Antigen specific T cell activation and proliferation are essential for significant cellular immune responses. Antigen-presenting cells (APCs) such as dendritic cells (DCs) activate T cells through a multi-signal mechanism. The first signal is antigen specific and causes T cells to enter the cell cycle. Other signals include costimulatory molecules that interact with ligands on the T-cell surface and leads to T-cell cytokine production and their proliferation. Mature DCs express several costimulatory molecules and are believed to be the most potent APCs. Clinical trials with mature DCs have demonstrated the induction of antigen specific T cell responses. A significant problem with DC based vaccines is determining the optimal method to uniformly mature the DC. A meritorious solution would be to genetically engineer DC to express the appropriate costimulatory molecules at high levels. Therefore, recombinant poxvirus vectors (replication-defective avipox [fowlpox; rF] have been engineered to express a TRIad of CO stimulatory Molecules (B7-1, intercellular adhesion molecule-1, and leukocyte function-associated antigen-3; designated TRICOM). The ability of dendritic cells to activate both naive and effector T cells in vitro and in vivo can be enhanced with the use of this poxvirus vector due to the hyperexpression of this triad of costimulatory molecules.
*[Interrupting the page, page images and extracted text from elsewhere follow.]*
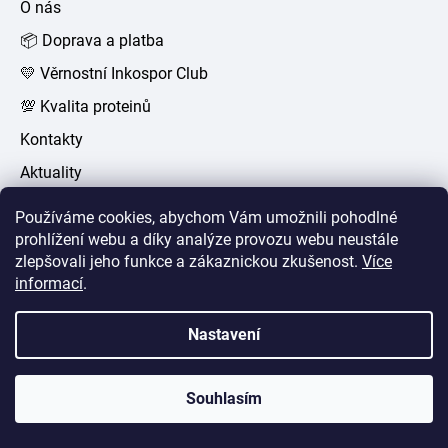
O nás
t
📦 Doprava a platba
í
💛 Věrnostní Inkospor Club
💯 Kvalita proteinů
Kontakty
Aktuality
Všeobecné obchodní podmínky
Používáme cookies, abychom Vám umožnili pohodlné
Ochrana osobních údajů
prohlížení webu a díky analýze provozu webu neustále
zlepšovali jeho funkce a zákaznickou zkušenost
.
Více
Loga ke stažení
informací
.
Naše zásady (Code of conduct)
Nastavení
Kontakt
Souhlasím
eshop
@
inkospor.cz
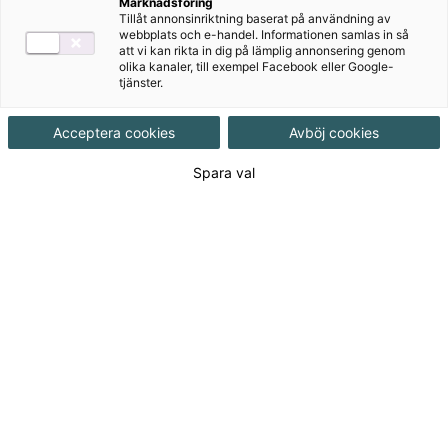
Marknadsföring
Tillåt annonsinriktning baserat på användning av
webbplats och e-handel. Informationen samlas in så
att vi kan rikta in dig på lämplig annonsering genom
olika kanaler, till exempel Facebook eller Google-
tjänster.
Våra läromedel i svenska
Acceptera cookies
Avböj cookies
Utforska vårt kompletta utbud av svenska läromedel –
Spara val
från förskoleklass till gymnasiet och vuxenutbildning.
Vi erbjuder tryckta läroböcker, digitala läromedel
samt lärarhandledningar som ger stöd och
vägledning för att planera och genomföra
undervisningen.
Aktuellt
Robin på skattjakt, röd nivå
Pernilla Gesén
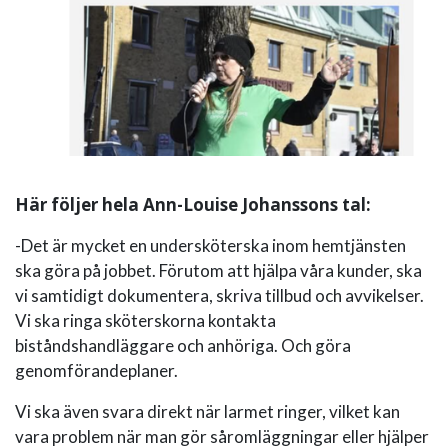
Här följer hela Ann-Louise Johanssons tal:
-Det är mycket en undersköterska inom hemtjänsten
ska göra på jobbet. Förutom att hjälpa våra kunder, ska
vi samtidigt dokumentera, skriva tillbud och avvikelser.
Vi ska ringa sköterskorna kontakta
biståndshandläggare och anhöriga. Och göra
genomförandeplaner.
Vi ska även svara direkt när larmet ringer, vilket kan
vara problem när man gör såromläggningar eller hjälper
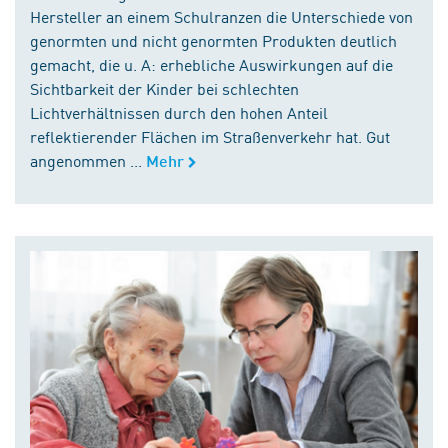
Hersteller an einem Schulranzen die Unterschiede von
genormten und nicht genormten Produkten deutlich
gemacht, die u. A: erhebliche Auswirkungen auf die
Sichtbarkeit der Kinder bei schlechten
Lichtverhältnissen durch den hohen Anteil
reflektierender Flächen im Straßenverkehr hat. Gut
angenommen ...
Mehr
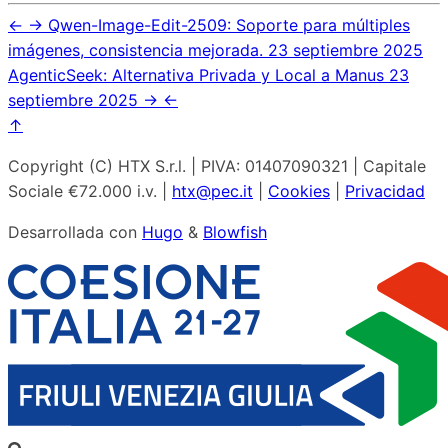
←
→
Qwen-Image-Edit-2509: Soporte para múltiples
imágenes, consistencia mejorada.
23 septiembre 2025
AgenticSeek: Alternativa Privada y Local a Manus
23
septiembre 2025
→
←
↑
Copyright (C) HTX S.r.l. | PIVA: 01407090321 | Capitale
Sociale €72.000 i.v. |
htx@pec.it
|
Cookies
|
Privacidad
Desarrollada con
Hugo
&
Blowfish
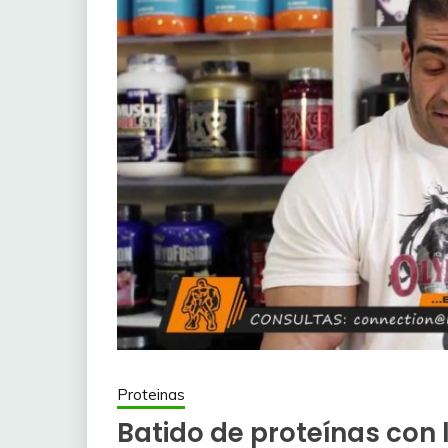
Proteinas
Batido de proteínas con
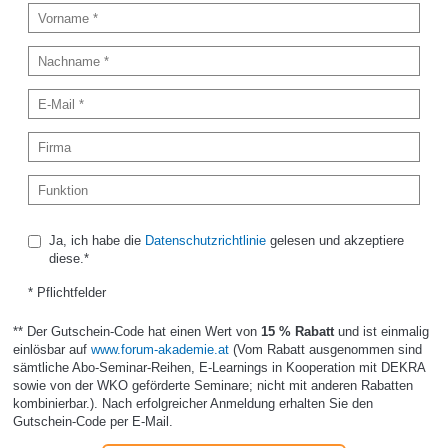
Ja, ich habe die
Datenschutzrichtlinie
gelesen und akzeptiere
diese.*
* Pflichtfelder
** Der Gutschein-Code hat einen Wert von
15 % Rabatt
und ist einmalig
einlösbar auf
www.forum-akademie.at
(Vom Rabatt ausgenommen sind
sämtliche Abo-Seminar-Reihen, E-Learnings in Kooperation mit DEKRA
sowie von der WKO geförderte Seminare; nicht mit anderen Rabatten
kombinierbar.). Nach erfolgreicher Anmeldung erhalten Sie den
Gutschein-Code per E-Mail.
In preclinical studies, murine DC infected with these vectors had an enhanced capacity to stimulate T-cell responses in allospecific mixed lymphocyte cultures, and to stimulate antigen specific CD8(+) T cells. The TRICOM vector worked most efficiently when used to infect murine DC ex vivo with DC, then administered as a cellular immunotherapy. To extend these promising observations to human studies, we have demonstrated that fowlpox engineered to express B7- 1, ICAM-1 and LFA-3 and the tumor antigen carcinoembryonic antigen (CEA) can infect human DC, express these molecules and stimulate CEA specific T cells in vitro. Therefore, we propose a phase I clinical trial to explore the safety, feasibility, and clinical and immunologic activity of this potent, novel and broadly applicable form of active immunotherapy- rF-CEA(6D)/TRICOM modified DC. We hypothesize that the use of DC engineered to hyperexpress costimulatory molecules will be a safe method to induce tumor antigen specific T cell responses in cancer patients, and these T cell responses will have clinical anti- tumor effects.